En consecuencia, el tête-à-tête entre Hockney y Gayford parece más un pretexto para hacer comparaciones formales ingeniosas -por ejemplo, entre los ojos empañados de Ingrid Bergman en Casablanca y la Magdalena penitente de Tiziano- que un método para trascender las viejas ideas acerca de qué es “alta cultura”. No hace falta devanarse los sesos para reconocer, en la primera frase del libro, la polémica contra Duchamp y, más nítidamente, contra su hijo pródigo, Damien Hirst. “Una vez vi una pintura maravillosa de Picasso que representaba un búho”, cuenta Hockney. “Supongo que, hoy en día, el artista se habría limitado a disecar el pájaro y meterlo en una caja. Un trabajo de taxidermia. El búho de Picasso, en cambio, habla de la contemplación de un búho por un ser humano, lo cual es mucho más interesante que un espécimen conservado”. Hay en el libro una insistencia casi moral en las virtudes de la observación pictórica frente a la mirada instantánea y alienada de la fotografía. “No sé si la fotografía es un arte”, admite Hockney. Si, a pesar de su eclecticismo, Una historia de las imágenes afirma el carácter excepcional de la pintura, la última exposición de Hockney asegura el puesto del artista como custodio de esta noble tradición. Como dice el historiador del arte Tim Barringer en el catálogo, los 82 retratos de Hockney realizados entre 2013 y 2016 representan “una vigorosa reafirmación del valor de la pintura sobre la fotografía y el universo digital de la creación de imágenes”.

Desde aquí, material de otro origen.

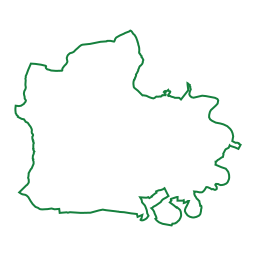 the district of Farcasa, Maramures, Romania
{"feature_id": "2599482B60199590435941", "entity_name": "Farcasa", "entity_type": "district", "adm_level": 2, "iso_a3": "ROU", "parent_name": "Romania", "parent_adm1": "Maramures", "projection": "natural_earth1", "projection_center": [23.328, 47.604], "detail": "fine", "context": "isolated", "style": "outline", "palette": "green", "viewbox_px": 256, "rotation_deg": 0, "n_neighbors": 0, "source": "geoboundaries", "source_scale": "gbopen_adm2", "svg_char_len": 5755}
<svg xmlns="http://www.w3.org/2000/svg" viewBox="0 0 256 256"><path d="M140.6,220.0L141.3,220.3L142.7,220.3L143.5,220.1L144.8,219.5L146.1,218.7L146.9,218.0L148.5,215.8L147.2,213.3L147.1,212.3L146.7,210.1L145.3,206.4L144.8,205.4L142.1,202.4L141.6,199.8L140.1,197.3L145.8,197.7L147.2,197.6L148.2,197.1L149.3,198.1L151.9,196.6L151.7,196.2L155.0,193.6L156.5,192.7L156.1,191.4L158.8,190.3L160.6,190.1L162.9,189.3L164.5,188.2L167.3,193.8L168.5,196.0L166.1,197.6L163.3,199.1L162.2,200.0L161.2,201.3L161.1,201.7L160.0,202.6L155.8,205.5L153.3,206.8L152.4,207.8L151.4,208.2L152.8,209.6L154.1,211.6L154.6,213.4L156.1,216.6L156.5,218.1L155.4,218.8L156.2,219.9L157.7,221.3L159.2,222.4L162.6,223.8L171.6,225.4L172.4,223.7L173.6,223.7L175.6,223.2L175.9,222.8L176.8,222.4L177.3,221.8L179.2,220.1L180.5,217.7L181.1,215.8L181.1,214.5L180.8,211.9L180.1,210.1L179.6,209.5L176.9,207.2L176.5,207.6L173.8,205.3L169.8,202.4L171.4,200.6L170.8,199.8L171.0,198.9L176.6,197.1L177.6,197.0L177.5,200.7L182.6,200.7L183.7,200.2L183.9,202.0L183.8,203.0L185.2,202.6L187.9,201.0L188.8,201.0L188.7,201.2L188.8,201.2L188.6,202.0L186.8,205.8L185.7,207.7L185.0,209.6L184.9,211.1L185.6,212.7L187.5,215.3L189.7,216.7L192.2,217.4L193.8,217.5L196.4,216.9L198.9,215.7L200.1,214.4L200.4,213.7L201.0,211.1L201.1,209.4L201.5,207.9L201.4,206.3L201.2,205.8L200.2,205.8L200.0,204.0L199.6,203.0L199.3,201.0L198.4,200.4L198.2,199.8L196.7,198.6L195.8,196.9L194.9,195.7L194.3,194.0L194.3,192.9L194.6,192.6L194.2,191.5L196.7,191.7L199.4,192.3L201.6,192.3L202.2,192.2L203.4,191.3L204.6,189.9L206.3,187.1L207.7,187.2L210.2,188.3L211.7,189.3L213.0,189.0L214.5,189.8L215.5,189.8L216.7,189.0L216.8,188.5L216.7,187.0L215.3,184.9L215.4,184.5L216.0,183.9L218.1,184.0L219.2,184.6L220.5,185.1L222.1,185.0L224.0,184.6L225.7,183.8L226.2,183.6L227.4,182.5L227.9,181.6L229.0,179.0L229.2,177.5L229.1,175.3L229.0,174.5L228.3,172.1L227.9,171.4L225.8,168.7L221.4,167.2L215.5,164.7L215.7,164.1L215.6,161.7L216.2,161.7L217.7,160.0L218.6,159.6L221.7,157.4L222.9,157.0L223.5,154.4L223.2,153.8L224.6,151.1L225.4,149.6L225.8,149.2L228.6,147.8L229.3,146.4L229.7,145.3L230.3,145.9L235.0,147.4L238.4,148.9L240.6,144.8L239.4,144.1L239.5,144.0L239.2,143.6L238.6,143.1L237.1,142.7L235.5,142.8L232.3,141.1L233.2,136.4L232.6,133.4L231.6,130.9L230.2,128.9L227.3,126.2L223.5,124.4L220.4,123.5L215.7,122.6L211.9,120.7L210.1,119.3L209.1,117.3L209.2,114.9L209.9,112.0L210.9,110.1L215.9,105.5L217.6,103.6L218.2,100.4L217.4,99.0L214.9,97.8L206.0,96.1L202.2,95.7L193.6,97.7L191.5,97.2L189.9,95.7L189.3,94.2L189.8,91.7L190.8,89.2L190.3,88.3L190.3,86.9L189.9,86.7L190.0,86.5L189.8,85.8L189.8,84.9L189.2,84.7L188.0,83.5L187.5,83.2L187.6,84.9L188.2,89.5L188.1,90.4L181.0,99.5L179.4,98.0L179.0,97.8L174.8,97.8L173.8,97.3L171.1,96.6L170.4,96.1L169.6,95.8L168.9,96.1L168.3,95.9L168.1,95.5L168.2,94.9L169.9,92.7L170.3,91.8L170.0,91.3L169.3,91.3L168.7,90.9L168.5,90.4L167.9,90.5L167.9,90.2L166.2,91.5L165.5,91.0L165.3,91.1L165.4,91.3L165.1,91.5L165.0,92.0L164.4,91.4L164.2,91.6L164.7,92.1L164.3,92.3L165.0,92.8L164.6,93.2L164.6,93.5L164.9,94.9L165.6,94.8L165.5,95.2L164.3,95.1L163.8,95.3L162.6,95.1L161.9,95.5L161.6,96.2L160.7,96.6L160.2,96.4L158.4,96.7L156.3,96.6L154.6,97.9L153.4,98.4L151.6,98.0L149.3,97.2L146.4,95.8L143.4,95.3L142.5,95.4L137.9,90.7L134.5,88.0L133.8,87.0L133.4,83.9L133.5,81.9L134.0,79.9L134.3,79.9L134.6,79.5L134.7,78.8L135.1,78.1L135.1,77.5L135.5,77.1L136.1,75.5L135.9,74.6L137.3,72.5L137.5,71.8L138.2,70.7L138.2,69.8L139.0,68.1L139.3,67.1L139.9,66.1L140.8,65.5L142.2,63.9L142.8,62.4L142.8,61.4L143.2,60.5L143.3,59.8L142.0,57.5L141.5,57.1L141.6,56.1L140.8,55.4L140.2,54.1L139.8,53.9L139.7,53.5L139.2,53.0L139.1,52.0L139.3,51.0L139.2,48.1L138.9,46.5L138.3,44.7L138.1,43.3L137.5,41.8L137.6,41.6L136.1,37.5L134.6,35.0L133.2,33.8L131.8,31.6L131.0,30.9L130.3,30.6L129.1,31.5L125.1,33.0L123.9,33.7L120.0,35.4L116.3,37.5L115.8,38.1L115.2,39.0L114.6,40.8L114.0,41.6L110.6,40.9L107.3,40.9L106.9,41.0L106.7,41.3L106.1,41.4L100.5,41.8L90.1,43.9L82.5,44.7L81.3,45.1L79.5,46.4L77.8,48.0L75.6,49.9L73.9,51.7L72.5,52.5L69.8,53.3L67.9,55.1L67.5,55.8L66.8,57.8L66.8,58.5L67.4,61.5L67.2,62.3L66.2,64.0L64.4,65.8L62.8,67.9L62.3,69.0L62.3,70.2L62.2,70.5L61.9,70.7L56.1,70.9L51.1,70.5L49.3,69.8L47.5,69.4L47.0,69.2L45.9,68.0L45.8,67.3L46.1,66.3L45.8,65.9L45.3,65.7L41.0,64.7L35.3,63.9L30.9,63.6L28.1,70.1L26.7,74.0L25.7,76.2L25.8,77.5L25.4,78.6L25.7,80.2L25.4,84.4L25.5,85.8L25.7,86.6L25.8,87.6L25.4,89.2L24.3,91.2L23.9,93.4L24.1,94.9L24.6,96.7L24.7,98.6L25.8,100.2L25.9,100.7L25.3,102.1L24.5,102.9L24.0,103.8L21.1,105.7L18.9,106.1L15.7,105.7L15.4,108.6L15.4,110.0L15.7,113.2L16.4,114.3L16.7,115.1L17.9,116.1L18.0,116.5L17.9,116.9L21.7,118.9L23.5,119.2L24.1,119.4L24.5,120.0L24.6,120.4L25.3,121.1L25.6,121.8L27.4,122.6L28.1,123.2L29.0,124.7L30.6,126.8L31.6,128.9L31.9,130.1L31.7,131.6L31.8,132.7L32.0,133.4L32.8,134.2L33.1,135.0L33.0,135.6L32.3,136.8L32.4,138.9L32.9,139.5L32.7,139.9L32.9,140.7L33.4,141.1L33.1,141.8L33.7,142.6L33.8,143.2L33.5,143.7L33.3,144.9L33.3,147.8L33.1,148.6L33.6,149.0L33.3,149.8L34.4,151.6L33.8,152.2L33.8,153.6L32.9,155.8L32.7,158.6L32.8,158.9L33.3,159.1L33.4,159.3L33.0,160.1L33.6,161.7L33.6,163.8L31.6,168.5L30.9,169.1L28.6,173.3L28.7,173.8L28.4,176.8L28.1,177.8L28.7,179.5L28.8,181.6L28.7,182.6L27.2,184.8L26.4,185.3L19.2,192.4L21.0,193.6L22.4,194.3L25.2,194.8L26.6,195.5L28.3,197.1L30.7,201.2L32.7,204.1L35.5,206.9L38.1,207.9L39.5,208.9L40.3,209.2L42.1,209.4L47.6,209.1L51.6,208.5L54.6,209.3L59.2,208.9L59.7,212.9L66.6,212.3L67.9,212.7L69.9,212.2L80.9,212.9L90.5,212.7L99.0,210.4L102.9,209.6L103.1,209.7L106.1,210.2L115.6,211.3L117.6,211.6L118.3,211.6L118.9,211.8L120.6,212.0L124.0,212.2L131.3,213.4L136.9,214.0L137.6,216.9L142.3,214.9L141.5,218.3L140.6,219.6L140.6,220.0Z" fill="none" stroke="#15803d" stroke-width="2"/></svg>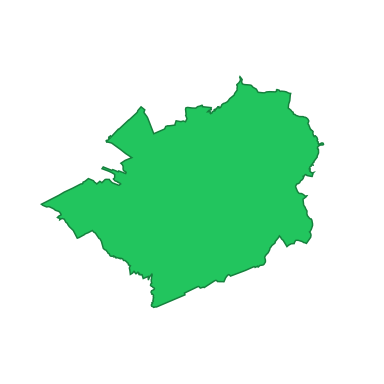 outline of Valenii De Munte, Prahova, Romania, rotated 332°
{"feature_id": "2599482B21871651399137", "entity_name": "Valenii De Munte", "entity_type": "district", "adm_level": 2, "iso_a3": "ROU", "parent_name": "Romania", "parent_adm1": "Prahova", "projection": "natural_earth1", "projection_center": [26.048, 45.192], "detail": "fine", "context": "isolated", "style": "filled", "palette": "green", "viewbox_px": 384, "rotation_deg": 332, "n_neighbors": 0, "source": "geoboundaries", "source_scale": "gbopen_adm2", "svg_char_len": 6092}
<svg xmlns="http://www.w3.org/2000/svg" viewBox="0 0 384 384"><g transform="rotate(332 192 192)"><path d="M280.0,280.8L282.7,278.2L283.5,276.7L284.6,273.2L284.6,271.8L284.0,271.5L283.4,270.3L282.8,267.1L283.2,265.1L284.6,262.8L284.5,260.3L284.7,258.3L284.4,256.1L286.6,250.5L290.5,249.8L291.5,249.3L290.1,248.8L289.8,248.4L289.3,246.8L288.0,244.8L286.3,243.8L285.8,243.2L285.4,241.0L285.9,236.2L286.3,235.5L286.8,235.0L288.7,234.1L289.9,234.5L291.4,234.3L293.1,233.1L295.0,232.9L296.3,232.3L297.7,231.1L297.6,230.4L298.3,230.6L300.2,229.8L300.7,230.1L301.3,231.5L304.9,234.4L305.3,234.7L305.7,234.5L306.5,233.4L307.2,232.9L307.4,232.3L308.5,231.9L307.0,231.6L306.1,230.0L305.8,228.6L306.4,228.4L307.1,227.1L306.4,226.9L306.3,226.7L308.1,225.1L309.4,225.1L309.9,224.2L310.3,224.2L311.5,225.1L311.6,224.7L311.4,223.7L312.2,223.2L313.5,223.0L313.9,222.6L313.9,222.3L319.0,219.9L319.3,219.1L322.0,217.0L322.4,216.3L323.5,214.1L323.6,213.7L323.2,213.4L323.2,212.5L323.6,212.4L323.9,211.3L325.0,210.9L327.1,210.7L329.7,211.9L330.4,211.8L330.7,210.8L330.5,210.2L329.6,209.6L326.2,209.4L326.2,208.3L326.9,207.1L326.5,205.5L327.6,204.5L327.9,202.4L327.2,200.2L326.4,200.0L325.9,200.3L325.8,198.9L326.2,197.1L326.7,196.0L327.2,195.8L327.1,194.4L326.6,193.8L326.4,192.7L326.0,192.6L326.6,187.1L326.4,186.4L326.7,185.7L328.0,184.7L328.5,184.0L328.5,182.1L327.9,180.3L327.0,179.1L325.9,178.3L325.5,177.6L322.2,175.8L319.8,173.2L319.2,171.7L318.2,170.9L318.7,169.0L318.0,167.9L317.7,166.0L316.4,163.1L318.5,159.9L321.2,157.3L324.3,152.5L325.4,151.3L323.9,150.2L322.2,147.8L320.8,146.6L318.4,145.0L317.1,144.6L316.7,143.0L315.1,141.4L314.5,141.6L314.0,142.7L312.5,142.7L307.5,139.8L304.7,138.6L302.7,138.5L301.5,137.9L297.3,135.1L297.1,134.6L297.1,131.4L295.0,128.1L294.5,125.8L293.5,124.8L288.8,121.8L287.8,120.9L287.3,120.2L287.3,119.0L287.6,117.9L289.1,116.2L288.5,112.7L288.0,113.1L287.9,114.4L287.2,116.1L284.9,117.5L281.9,118.3L281.7,118.7L281.9,119.4L281.6,120.0L280.4,121.7L279.7,123.2L276.0,125.0L274.7,126.2L269.1,127.3L266.7,128.5L265.5,128.9L263.2,129.0L261.3,128.6L259.4,128.9L257.5,130.4L256.5,130.8L255.3,130.5L255.2,130.1L255.8,129.3L254.7,128.9L254.4,129.4L252.9,129.6L252.4,130.1L250.9,129.7L250.0,129.9L250.0,130.4L250.7,130.7L250.6,131.0L247.8,130.6L246.8,131.5L245.2,131.6L245.0,131.2L245.8,130.0L245.7,129.5L243.5,128.5L245.2,127.9L247.6,128.4L247.8,128.2L247.7,127.4L248.3,127.0L247.8,126.3L248.1,126.2L241.3,121.6L241.8,120.4L241.2,120.0L239.5,119.9L237.1,119.3L234.6,119.7L231.4,117.8L228.3,115.6L227.4,115.1L226.0,114.9L225.1,116.0L223.2,120.8L222.4,121.3L222.0,124.9L219.2,126.9L217.6,125.2L215.3,124.7L211.4,121.7L209.0,124.0L208.3,124.9L202.8,122.8L201.5,122.1L199.6,121.8L197.4,123.5L185.6,122.6L187.6,106.0L187.6,104.3L186.9,99.5L187.1,98.9L188.9,97.3L187.0,92.9L183.1,94.4L182.3,94.8L181.3,95.8L179.9,96.3L170.0,98.9L169.9,98.7L169.5,98.8L156.7,102.3L156.5,101.9L146.7,105.3L146.3,104.1L145.0,104.6L144.5,104.4L143.8,105.2L144.7,106.0L142.0,106.7L141.6,106.8L140.9,106.3L140.2,106.5L140.1,107.9L141.1,108.4L144.0,111.0L148.8,120.8L151.4,126.8L155.0,133.4L147.8,132.7L142.7,133.2L143.3,135.2L143.3,136.4L143.1,137.3L141.9,139.4L141.7,140.5L141.8,141.3L143.0,143.2L143.0,143.8L142.1,144.6L137.2,139.0L136.3,139.5L132.5,135.0L131.4,135.3L125.4,128.2L123.5,129.2L128.2,134.5L130.3,137.3L132.0,140.2L130.5,142.9L130.0,143.3L128.7,143.6L129.2,145.9L131.1,148.1L131.3,148.4L131.1,148.8L132.4,150.2L132.8,151.4L130.6,151.8L125.9,146.4L124.9,143.0L124.9,142.1L122.3,140.6L121.2,140.2L116.8,141.5L115.7,139.3L111.7,140.2L111.1,138.5L110.4,137.5L110.5,136.9L110.2,135.7L106.8,131.5L102.7,132.3L100.4,132.2L99.6,133.2L99.2,133.3L97.5,132.7L88.3,132.6L79.1,132.1L73.0,132.4L53.3,132.1L54.0,133.7L56.6,136.9L58.9,137.8L61.9,141.8L62.8,144.0L64.9,146.2L65.7,147.4L65.9,150.3L65.6,150.8L63.4,150.7L61.2,151.3L61.4,151.7L62.1,152.1L62.3,152.9L62.9,153.4L62.2,154.4L64.1,154.3L65.0,154.5L66.5,156.1L66.4,159.4L67.2,161.2L67.1,162.7L67.4,165.0L69.1,170.2L69.0,178.9L70.9,179.2L77.3,179.1L77.9,178.8L81.1,179.2L85.9,179.2L86.6,181.7L87.4,182.7L88.1,189.3L88.8,190.3L88.8,193.1L87.2,200.2L87.9,202.0L88.7,202.9L89.2,205.5L89.1,206.5L90.0,207.8L89.7,208.7L89.9,210.2L91.4,211.4L92.9,211.6L93.0,212.1L92.6,212.7L94.1,213.4L93.8,214.2L93.9,214.5L95.7,215.2L96.2,216.0L96.7,216.2L97.2,217.2L97.6,217.4L98.2,217.1L98.4,217.7L99.2,218.2L99.4,218.6L99.4,220.3L100.7,221.0L101.6,223.2L101.6,224.0L102.2,224.8L101.7,226.6L102.6,227.5L103.0,228.3L101.6,229.0L100.9,230.0L100.3,232.2L98.9,235.8L101.4,235.7L103.6,234.8L103.8,235.2L103.7,235.8L104.0,237.8L104.8,238.0L105.9,237.4L106.6,237.4L106.8,238.0L106.6,239.0L107.4,239.3L107.4,239.5L106.6,240.1L107.6,241.0L108.8,241.3L108.8,241.9L109.0,241.9L108.3,245.5L113.6,246.0L112.1,249.3L114.9,246.8L118.0,245.7L118.0,246.1L117.5,247.1L116.5,247.9L115.3,250.0L114.9,250.1L113.9,252.3L113.7,253.5L112.6,253.8L111.6,254.8L111.9,256.2L112.6,256.7L112.8,258.1L113.5,259.0L113.5,259.6L113.1,260.1L112.2,260.3L110.0,260.2L108.9,261.1L108.7,261.8L109.0,262.8L108.6,263.4L109.3,264.0L109.5,264.6L109.3,265.6L108.6,266.3L108.5,267.4L108.0,267.5L107.3,268.7L106.6,269.3L106.7,270.2L106.4,270.5L104.7,270.9L104.7,271.9L103.8,272.0L103.0,272.8L102.8,274.0L103.5,274.7L104.0,275.9L105.6,276.2L106.3,276.7L107.3,276.9L137.5,279.5L137.9,277.7L152.9,278.3L153.5,278.6L153.9,279.4L154.2,280.6L154.4,280.8L157.3,281.3L157.9,282.1L170.5,281.0L171.6,281.2L172.2,281.8L172.5,283.1L178.1,286.2L181.5,283.5L184.0,282.4L185.5,282.1L186.2,282.8L186.5,284.3L202.2,286.3L211.7,287.0L212.3,287.4L212.3,288.2L215.0,288.3L215.0,289.1L215.4,289.4L217.3,288.7L220.5,289.8L221.5,289.7L224.0,288.2L224.9,286.5L225.4,284.1L226.0,283.3L228.1,282.2L230.7,281.4L233.3,279.6L234.5,278.2L236.6,277.3L237.2,276.8L241.1,276.1L241.7,275.7L242.1,274.9L247.5,272.6L248.5,271.8L249.0,273.4L249.0,275.4L249.8,277.5L250.2,284.8L252.3,284.3L255.3,284.3L258.0,285.5L258.2,285.2L259.7,284.0L261.1,283.4L263.2,284.6L266.0,287.4L267.0,289.2L267.8,289.7L268.9,291.1L275.5,287.7L276.8,286.0L277.1,285.1L277.3,283.9L277.0,282.4L277.8,282.3L280.0,280.8Z" fill="#22c55e" stroke="#15803d" stroke-width="1.5"/></g></svg>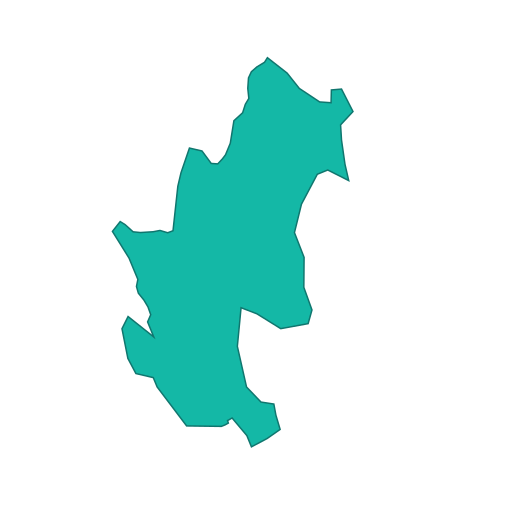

Realizados en periodos de tres días, cada retrato representa a su protagonista sentado en una butaca tapizada de blanco contra un fondo bicolor. El pintor toma sus personajes sedentes de su exclusiva órbita social. Aunque la mayoría no son reconocibles, es posible identificar al magnate de las galerías de arte Larry Gagosian, al arquitecto Frank Gehry y a la diseñadora textil Celia Birtwell, la grácil socialité neoeduardiana del famoso retrato doble El señor y la señora Clark y Percy de Hockney (1970-1971).
Las comparaciones de Barringer con John Singer Sargent, el pintor-adulador de la época de despilfarro de la Gilded Age, producen una sensación compensatoria. Los recientes retratos de Hockney tienen poco que ofrecer en cuanto a seducción visual. La tez caucásica (el grupo es casi exclusivamente blanco) se representa mediante un acrílico exageradamente rosa. El dandismo clorado que proporcionó al joven Hockney irresistible popularidad se ha endurecido, transformándose en un estilo tardío cortés pero sofocante.
“La pintura no puede morir”, insiste el artista. Probablemente tenga razón. A sus fieles, la pintura les seguirá ofreciendo una alternativa al exceso visual de nuestro entorno saturado de imágenes. El culto a Hockney perdurará, si no por la grandeza de sus últimas obras, sí por la idea de grandeza que estas preservan.